M. Philippe Marini, rapporteur. La démarche de Mme Beaudeau n'est pas très éloignée de celle de la commission. En effet, nous examinerons dans la suite du débat un amendement visant à promouvoir la fusion de la Commission des opérations de bourse et du Conseil des marchés financiers en vue de créer une autorité unique de régulation des marchés financiers au sein de laquelle seront instaurées des formations spécialisées.
L'une des formations que nous vous proposerons de créer est une formation « sanction », une formation spécialisée qui examinera les dossiers susceptibles de donner lieu à des sanctions administratives.
L'idée est donc très proche, madame Beaudeau, même si le dosage des membres et l'esprit ne sont pas tout à fait identiques.
L'amendement de la commission que je viens d'évoquer prévoira que cette formation « sanction » de la future ARMF, l'autorité de régulation des marchés financiers que nous appelons de nos voeux, sera présidée de droit par un conseiller d'Etat. Cela démontre que, pour la bonne administration des procédures de sanction, nous entendons donner la prééminence aux magistrats, qui ont vocation à siéger, au sein de telles instances, aux côtés des professionnels.
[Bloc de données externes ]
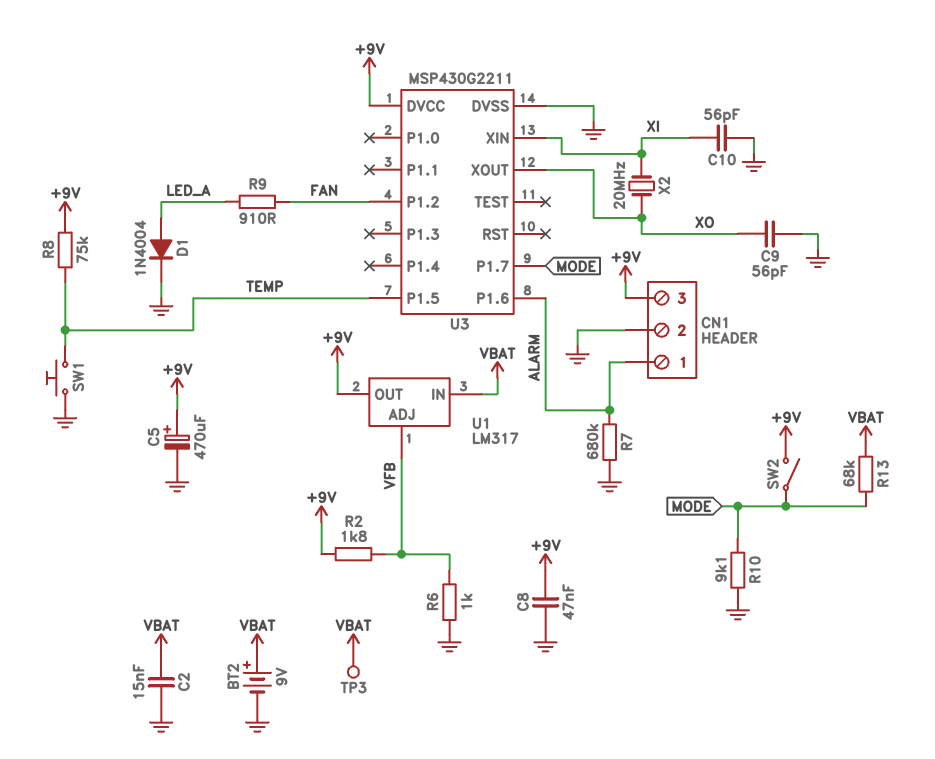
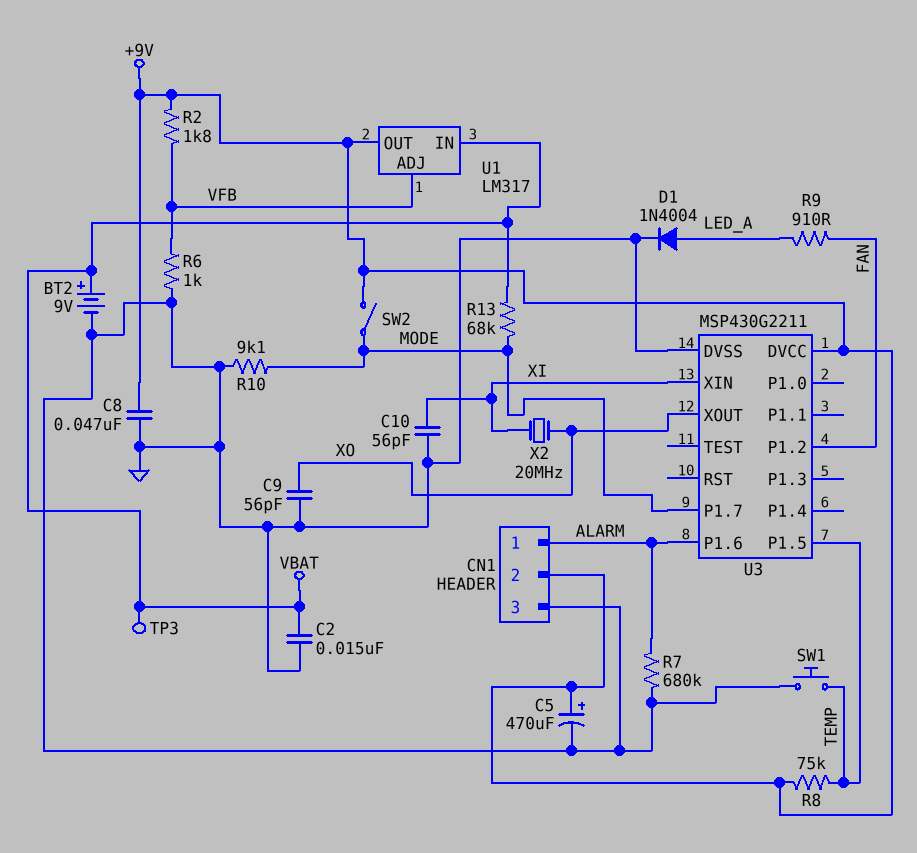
CN1 pin 2: GND -> +9V
CN1 pin 3: +9V -> GND

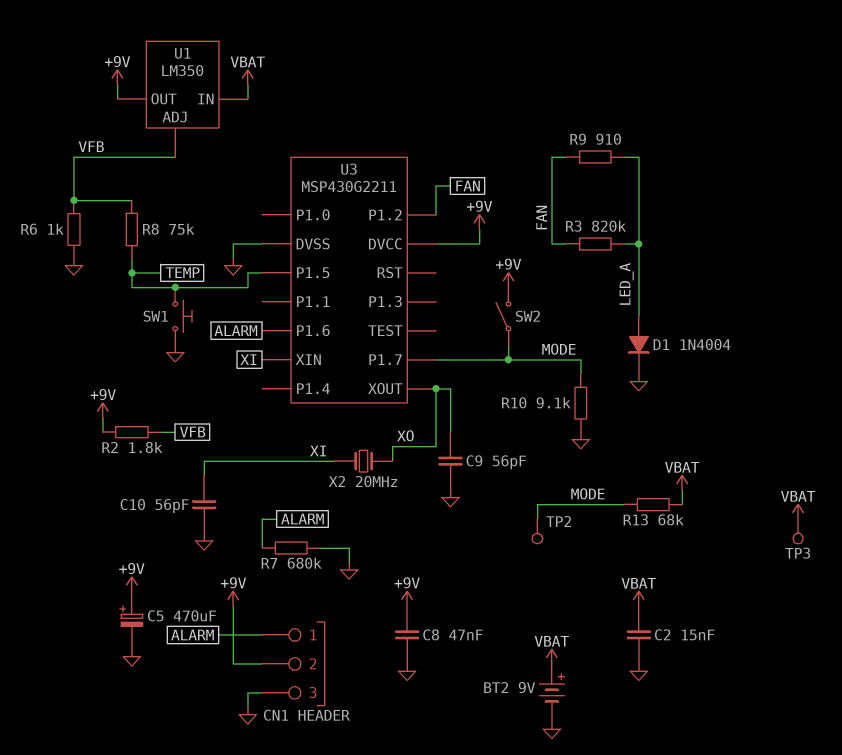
R3: none -> 820k (FAN, LED_A)
R8: 75k (+9V, TEMP) -> 75k (TEMP, VFB)
TP2: none -> test point (MODE)
U1: LM317 -> LM350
Il ne s'agit donc pas seulement d'un « club », il s'agit aussi et surtout d'un régulateur dont l'esprit a toutes les raisons d'être proche de celui qui a inspiré le présent projet de loi.
Je vous inviterai donc à retirer l'amendement n° 445, quitte, si vous suivez cet avis, à proposer un peu plus tard des sous-amendements à notre amendement visant à créer l'ARMF, si par exemple la composition de cette instance ne correspondait pas à vos propres options. Mais vous comprendrez qu'à ce stade je ne peux émettre un avis favorable sur l'amendement n° 445.
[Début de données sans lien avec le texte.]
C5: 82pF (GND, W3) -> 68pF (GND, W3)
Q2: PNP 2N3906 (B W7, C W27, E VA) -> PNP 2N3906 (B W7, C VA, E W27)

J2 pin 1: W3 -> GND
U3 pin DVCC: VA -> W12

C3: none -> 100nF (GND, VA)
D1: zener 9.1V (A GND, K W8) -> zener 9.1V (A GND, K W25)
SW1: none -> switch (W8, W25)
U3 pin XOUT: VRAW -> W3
M. le président. Quel est l'avis du Gouvernement ?
Mme Marylise Lebranchu, secrétaire d'Etat. Le Gouvernement entend bien le problème posé à la fois par Mme Beaudeau et, même s'il ne l'a pas fait exactement dans les mêmes termes, par M. le rapporteur.
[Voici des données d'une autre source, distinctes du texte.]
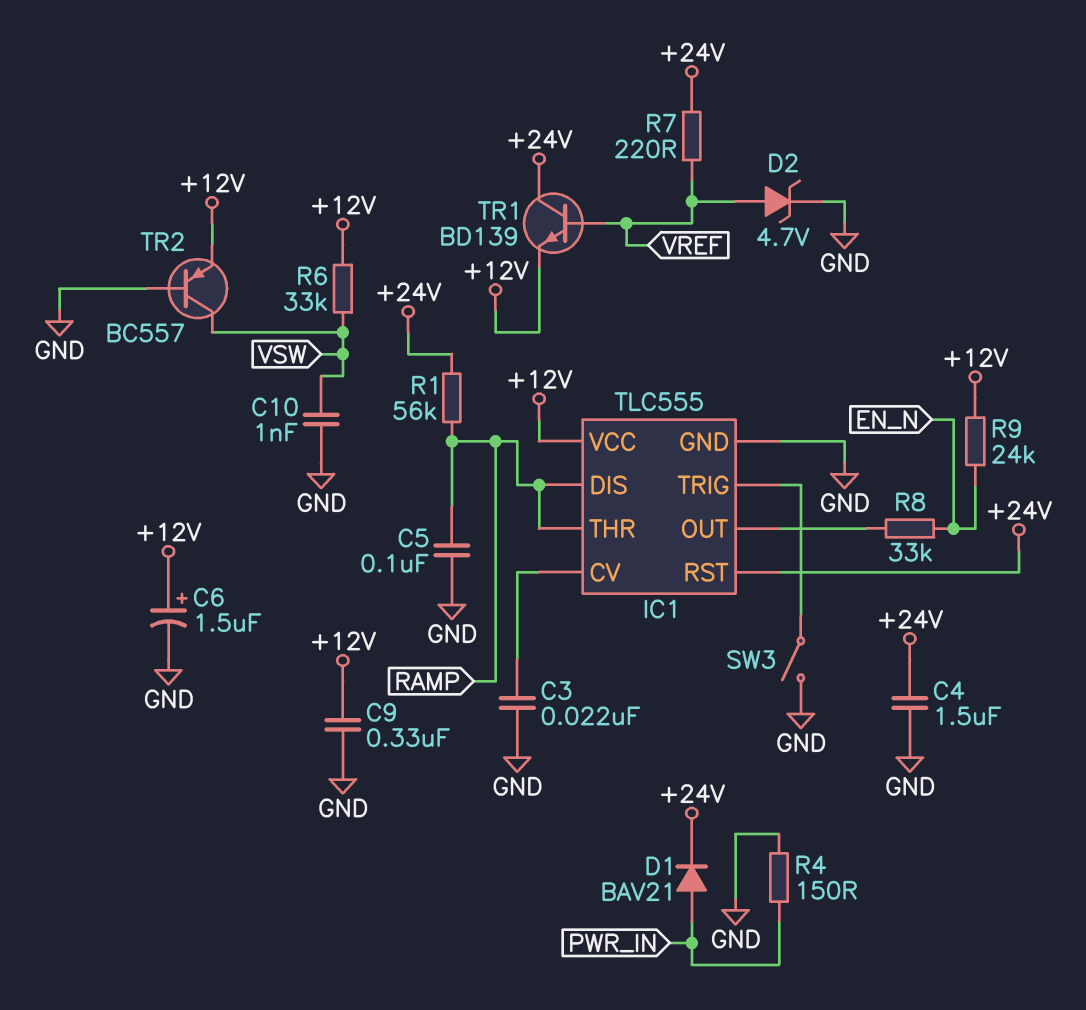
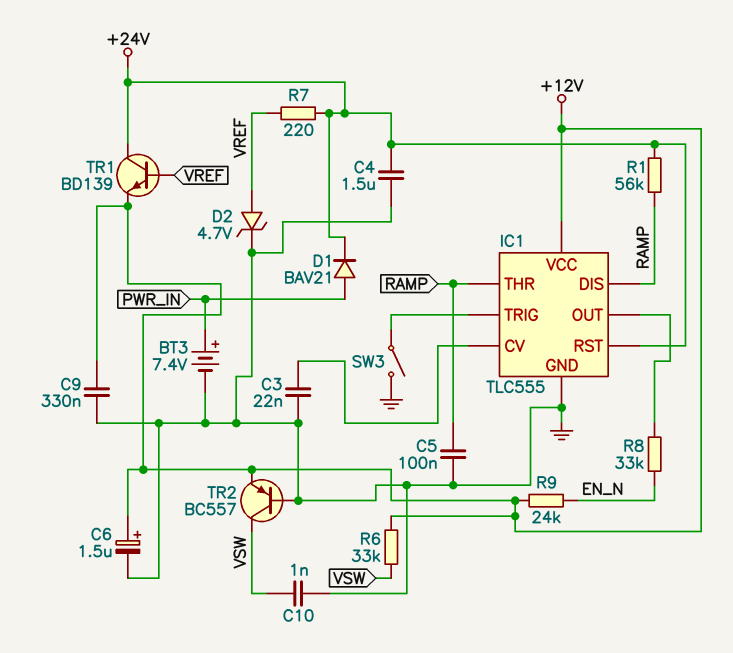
BT3: none -> 7.4V (plus PWR_IN, minus GND)
R4: 150 (GND, PWR_IN) -> none

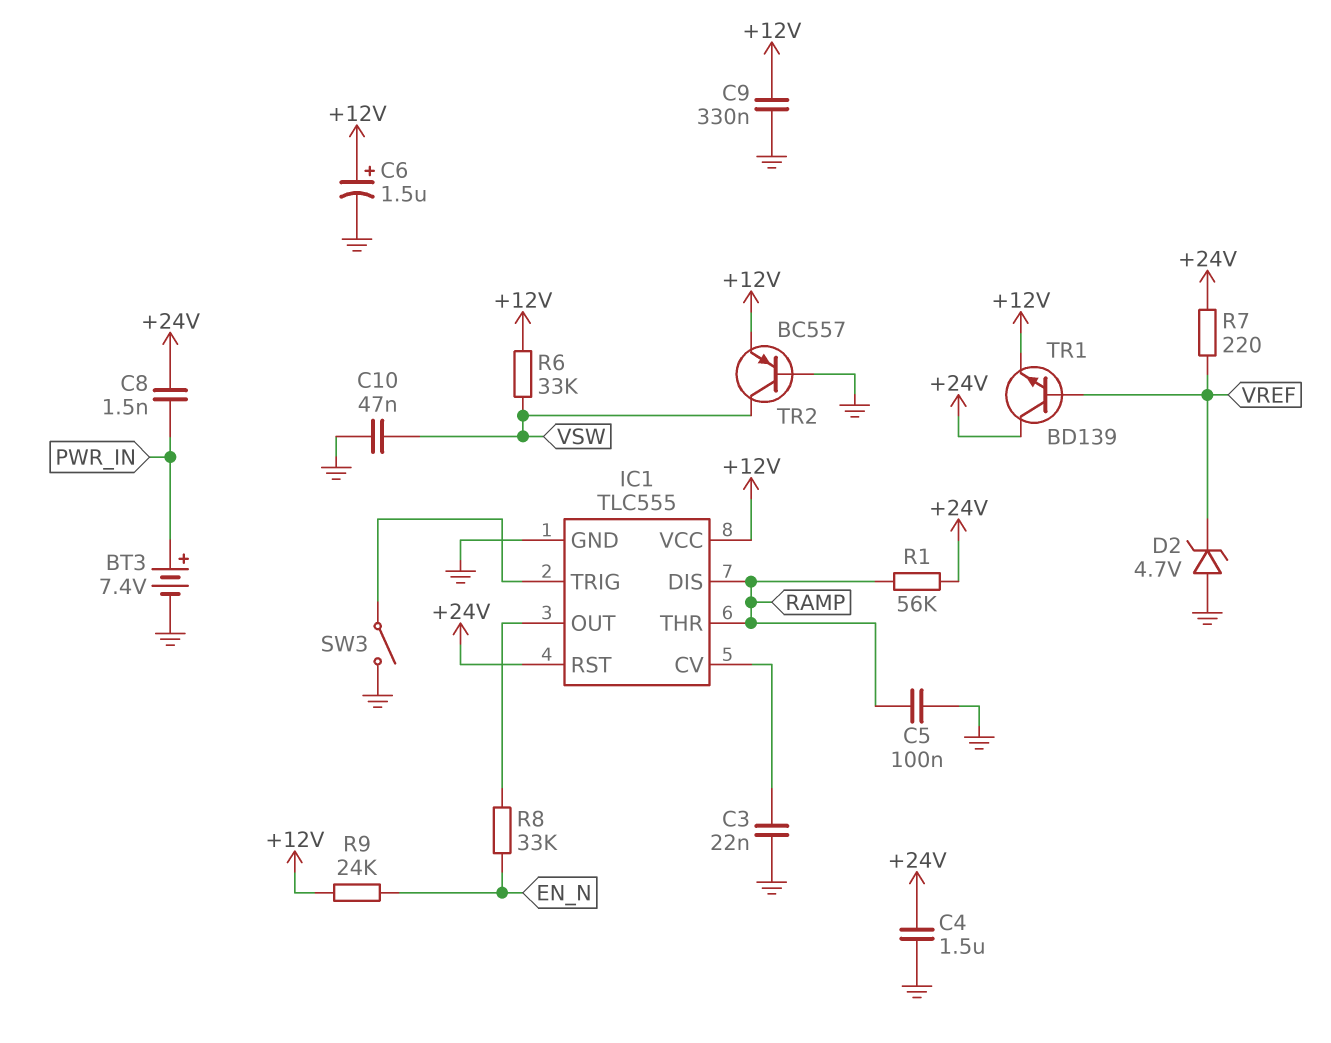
C8: none -> 1.5nF (+24V, PWR_IN)
C10: 1nF (GND, VSW) -> 47nF (GND, VSW)
D1: diode BAV21 (A PWR_IN, K +24V) -> none
D2: zener 4.7V (A VREF, K GND) -> zener 4.7V (A GND, K VREF)

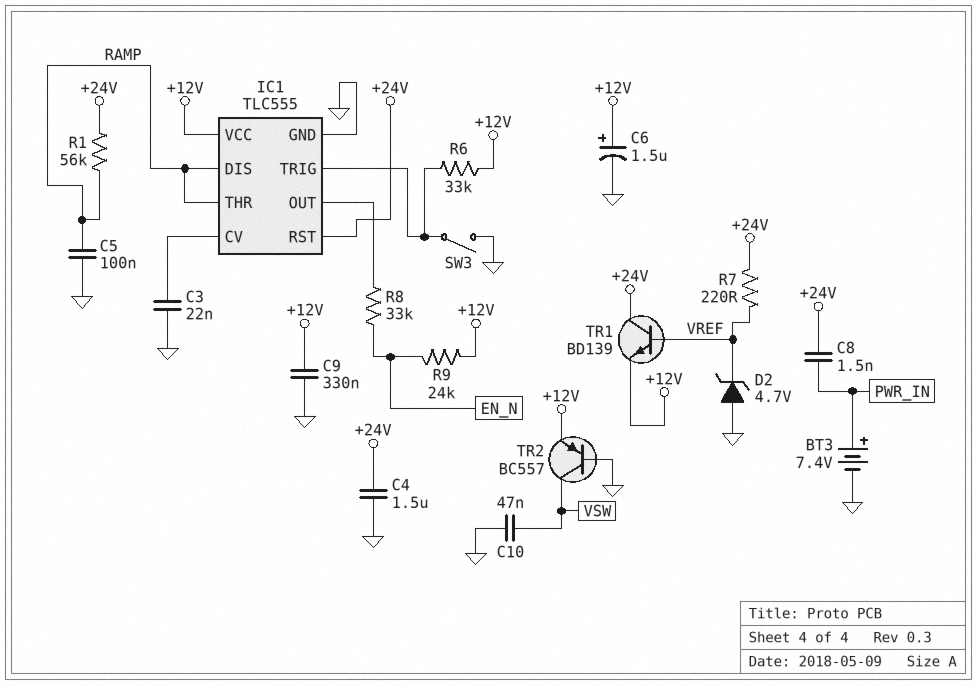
R6: 33k (+12V, VSW) -> 33k (+12V, IC1/TRIG)

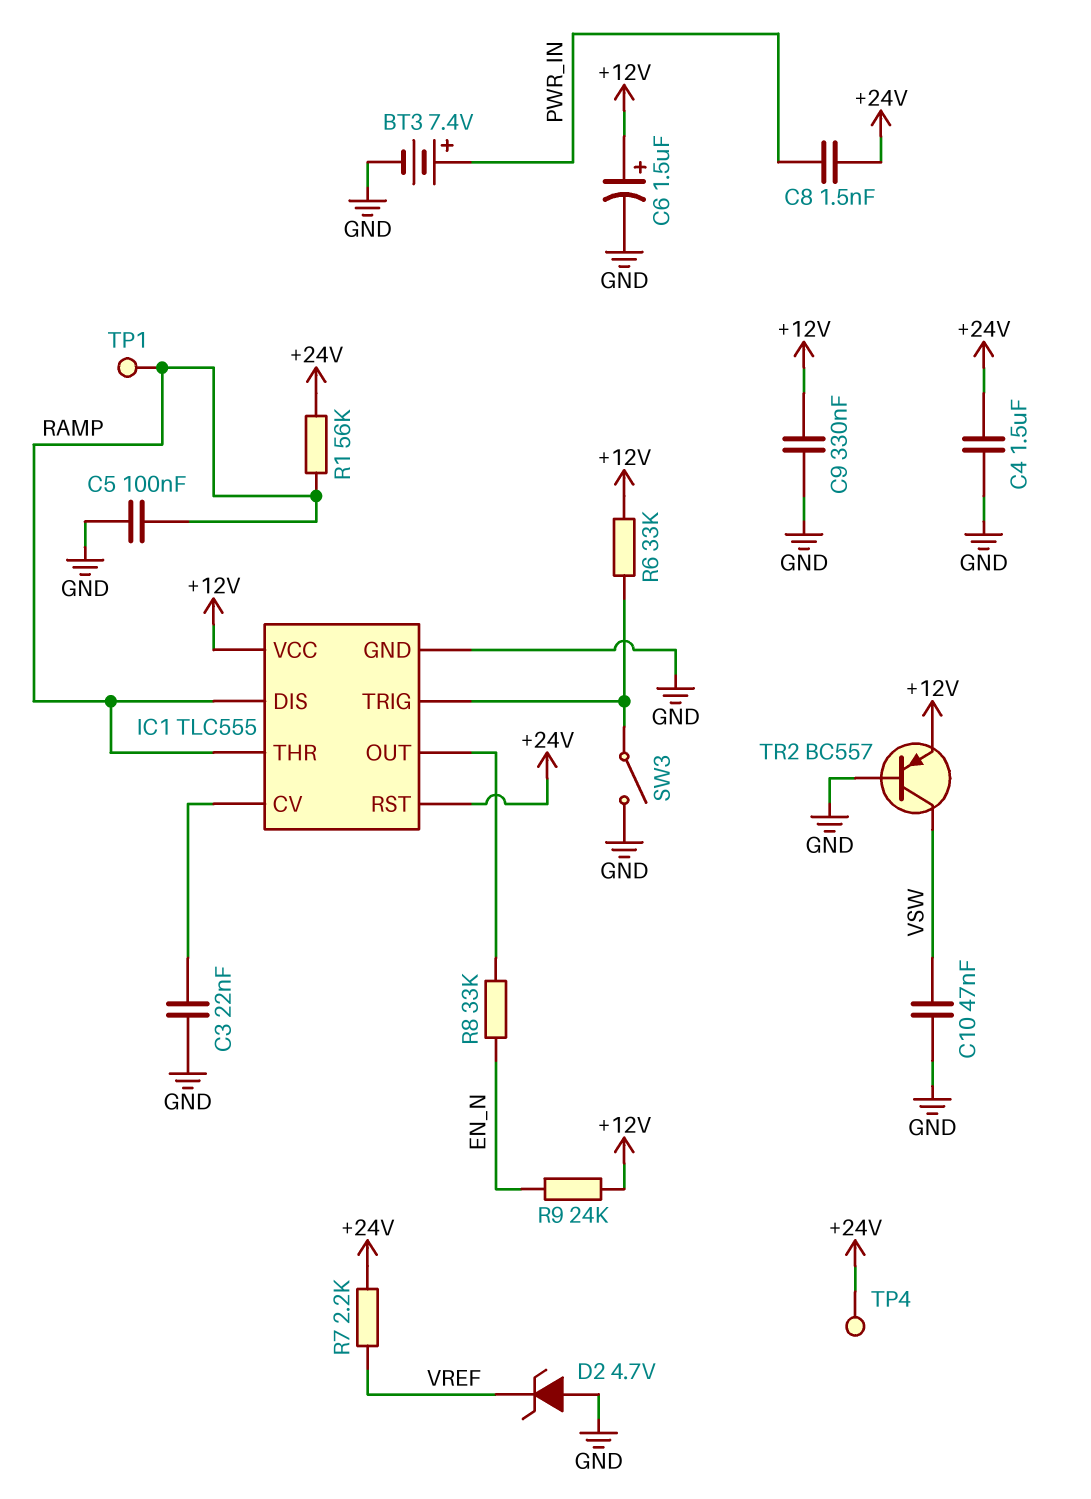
R7: 220 (+24V, VREF) -> 2.2k (+24V, VREF)
TP1: none -> test point (RAMP)
TP4: none -> test point (+24V)
TR1: NPN BD139 (B VREF, C +24V, E +12V) -> none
C'est parce qu'il s'agit d'un vrai sujet et d'un vrai débat - celui qui a commencé ici le démontre - que le Gouvernement présentera dans les prochaines semaines un projet de loi visant à accomplir une réforme ambitieuse du dispositif de régulation financière, réforme qui couvrira l'ensemble des champs concernés.
L'amendement traite cependant un aspect important de la régulation. Votre proposition vise à créer une commission unique chargée d'exercer les pouvoirs de sanction actuellement dévolus à plusieurs autorités exerçant des compétences dans des domaines différents.
Vraisemblablement, sur la forme, nous ferons une proposition différente de la vôtre, mais, sur le fond, je pense que nous nous rejoignons.
En revanche, pour ce qui est de la procédure, votre amendement n'a pas sa place ici, dans la mesure où le projet de loi sera examiné en conseil des ministres avant la fin de l'année et par le Parlement dans la foulée. Vous et vos collègues de l'Assemblée nationale pourrez alors déposer des amendements.
Donc, même si l'amendement n° 445 concerne effectivement cette question, même s'il est vrai que nous aurions pu engager ce débat maintenant, je vous demande de le retirer.
M. le président. Madame Beaudeau, l'amendement n° 445 est-il maintenu ?
Mme Marie-Claude Beaudeau. Compte tenu de ce que vient de dire Mme le secrétaire d'Etat et de l'engagement qu'elle a pris qu'un projet de loi nous sera présenté avant la fin de l'année, je retire ce soir mon amendement. Mais, évidemment, nous serons très certainement amenés à revenir sur ce sujet avec nos propres propositions.
M. le président. L'amendement n° 445 est retiré.